Start of Data to use

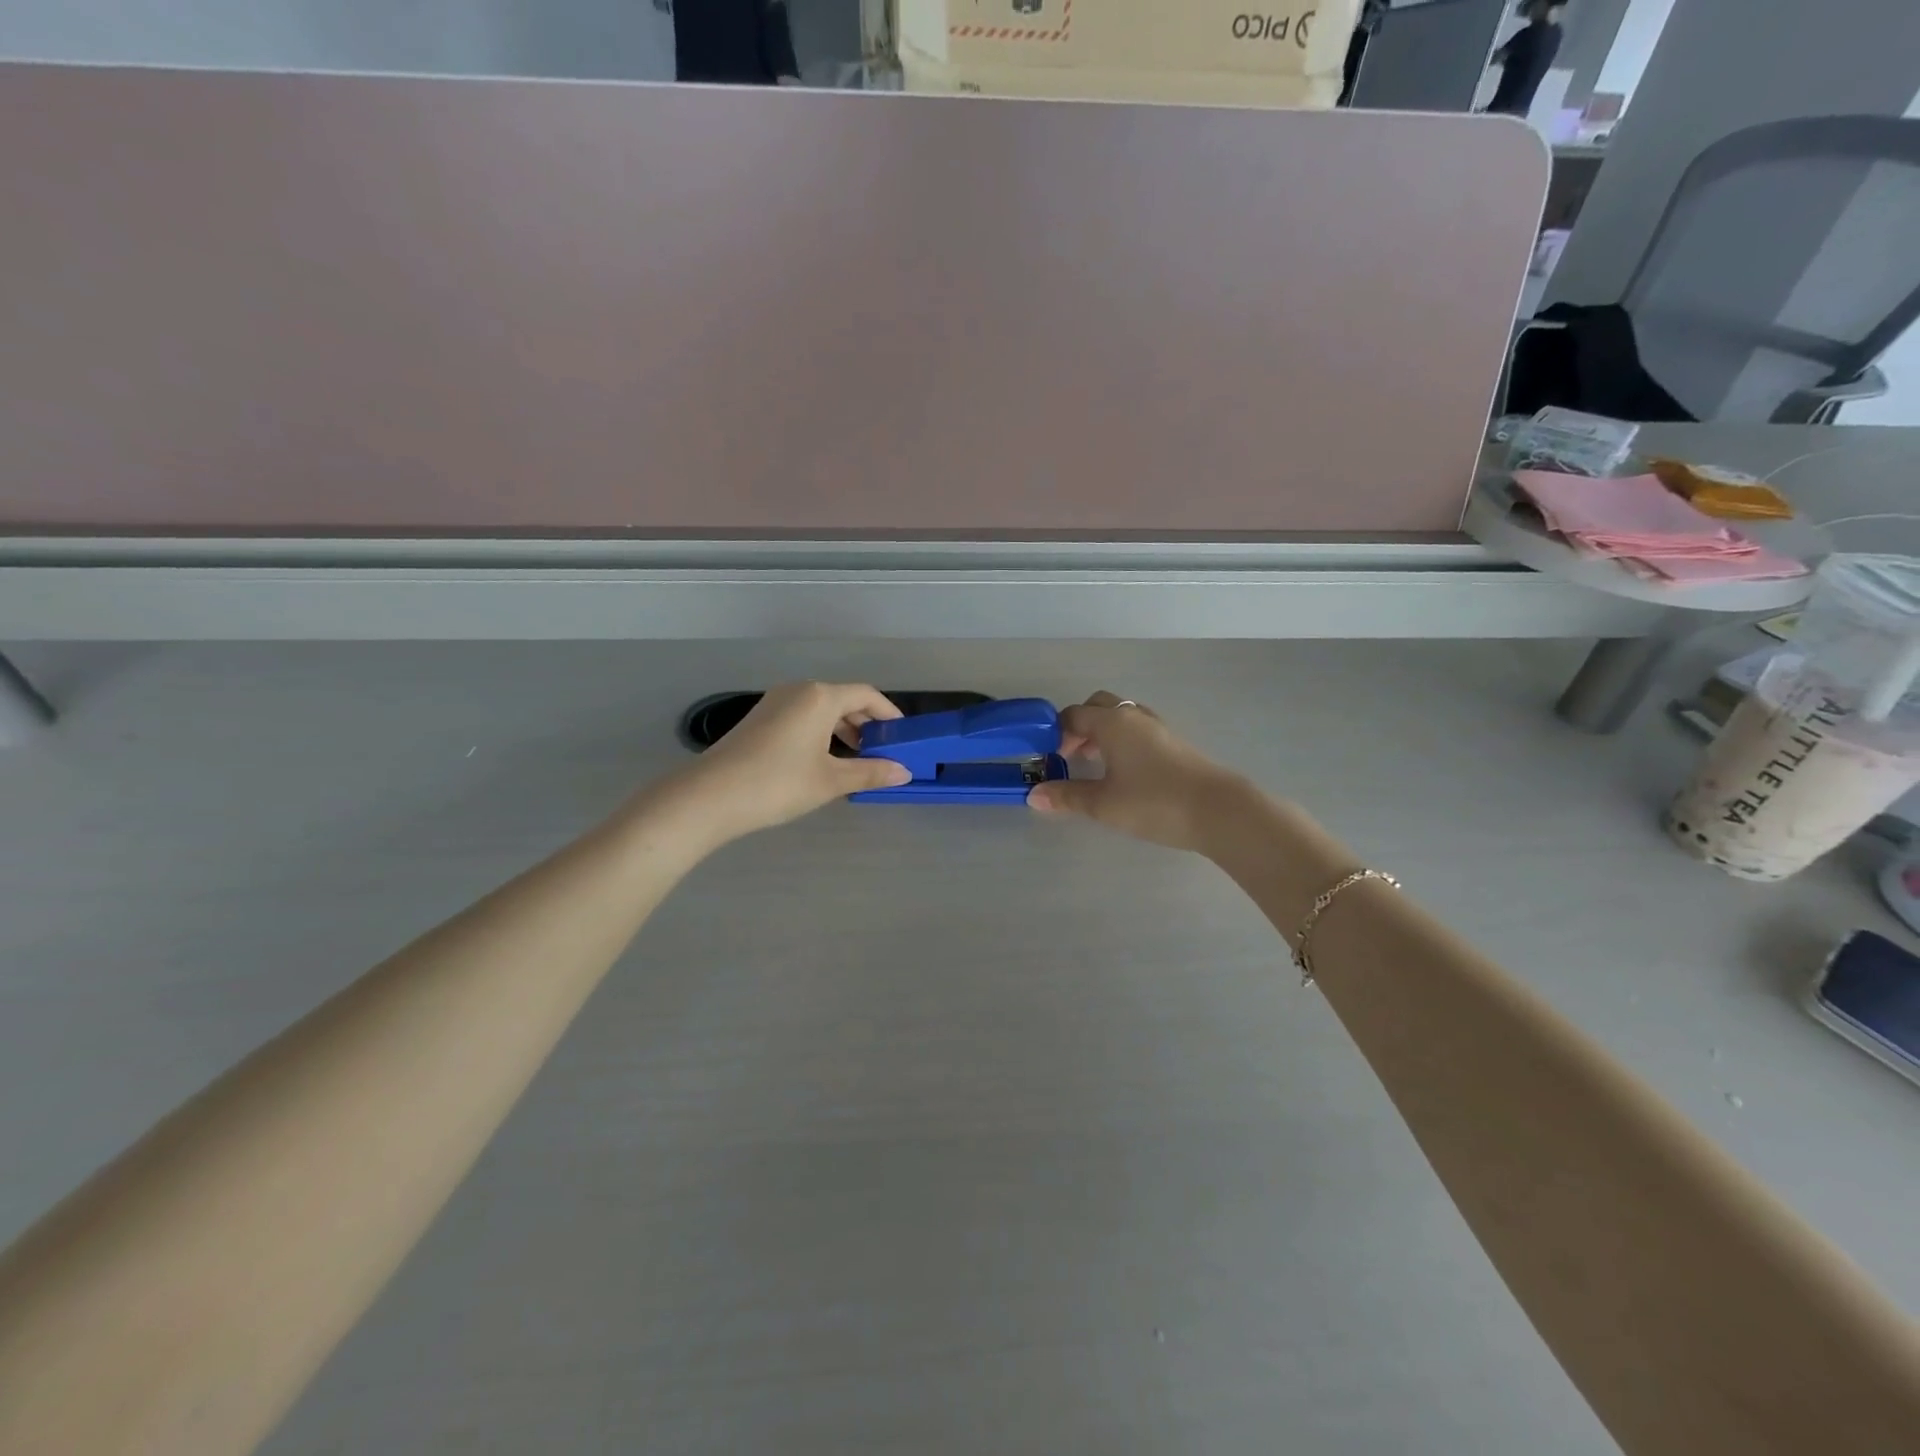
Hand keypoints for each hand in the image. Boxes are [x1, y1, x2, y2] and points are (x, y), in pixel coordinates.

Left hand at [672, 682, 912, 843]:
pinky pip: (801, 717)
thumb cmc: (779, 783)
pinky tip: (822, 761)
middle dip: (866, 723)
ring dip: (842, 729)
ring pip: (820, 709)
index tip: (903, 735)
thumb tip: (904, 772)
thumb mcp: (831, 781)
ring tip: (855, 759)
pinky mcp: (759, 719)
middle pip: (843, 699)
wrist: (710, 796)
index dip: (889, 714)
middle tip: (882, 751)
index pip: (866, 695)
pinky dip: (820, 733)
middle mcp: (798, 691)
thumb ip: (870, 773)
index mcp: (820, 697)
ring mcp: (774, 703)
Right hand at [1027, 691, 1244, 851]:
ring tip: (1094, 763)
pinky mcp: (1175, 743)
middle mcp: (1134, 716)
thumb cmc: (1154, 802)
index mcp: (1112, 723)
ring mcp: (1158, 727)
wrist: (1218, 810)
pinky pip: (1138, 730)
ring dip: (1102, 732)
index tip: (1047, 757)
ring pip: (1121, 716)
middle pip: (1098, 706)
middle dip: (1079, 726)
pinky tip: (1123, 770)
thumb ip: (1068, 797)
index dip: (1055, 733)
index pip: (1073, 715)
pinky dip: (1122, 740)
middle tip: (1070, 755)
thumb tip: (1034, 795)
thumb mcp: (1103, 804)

End of Data to use
Start of Data to use

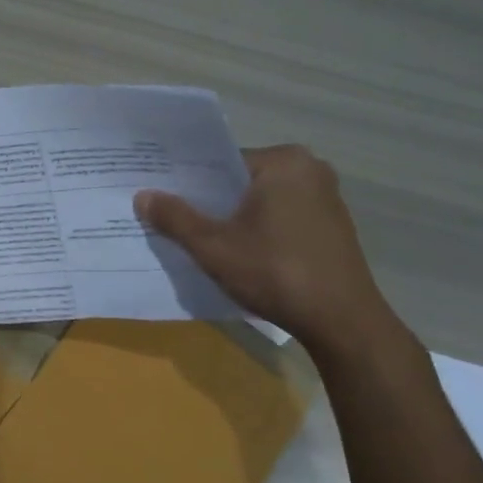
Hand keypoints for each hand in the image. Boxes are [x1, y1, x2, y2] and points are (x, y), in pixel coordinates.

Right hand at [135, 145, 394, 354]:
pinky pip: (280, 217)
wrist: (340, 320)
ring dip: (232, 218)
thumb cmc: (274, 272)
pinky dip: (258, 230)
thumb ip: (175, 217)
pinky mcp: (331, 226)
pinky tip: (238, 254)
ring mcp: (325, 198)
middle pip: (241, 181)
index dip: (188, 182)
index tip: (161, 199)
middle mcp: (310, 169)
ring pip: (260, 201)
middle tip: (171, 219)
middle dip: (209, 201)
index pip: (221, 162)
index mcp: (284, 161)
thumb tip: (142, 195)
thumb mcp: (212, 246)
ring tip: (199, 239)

End of Data to use

**Task:** For this exercise, please output exactly the lines above starting at the line with "ring mcp: (774, 703)" and ending at the line with "ring dip: (1102, 732)", ends included.

**Answer to the exercise:**
ring mcp: (774, 703)
Right hand at [1027, 691, 1244, 851]:
ring tip: (1094, 763)
pinky mcp: (1175, 743)
middle mcp: (1134, 716)
thumb cmc: (1154, 802)
index mcp: (1112, 723)
ring mcp: (1158, 727)
wrist: (1218, 810)
pinky pip: (1138, 730)
ring dip: (1102, 732)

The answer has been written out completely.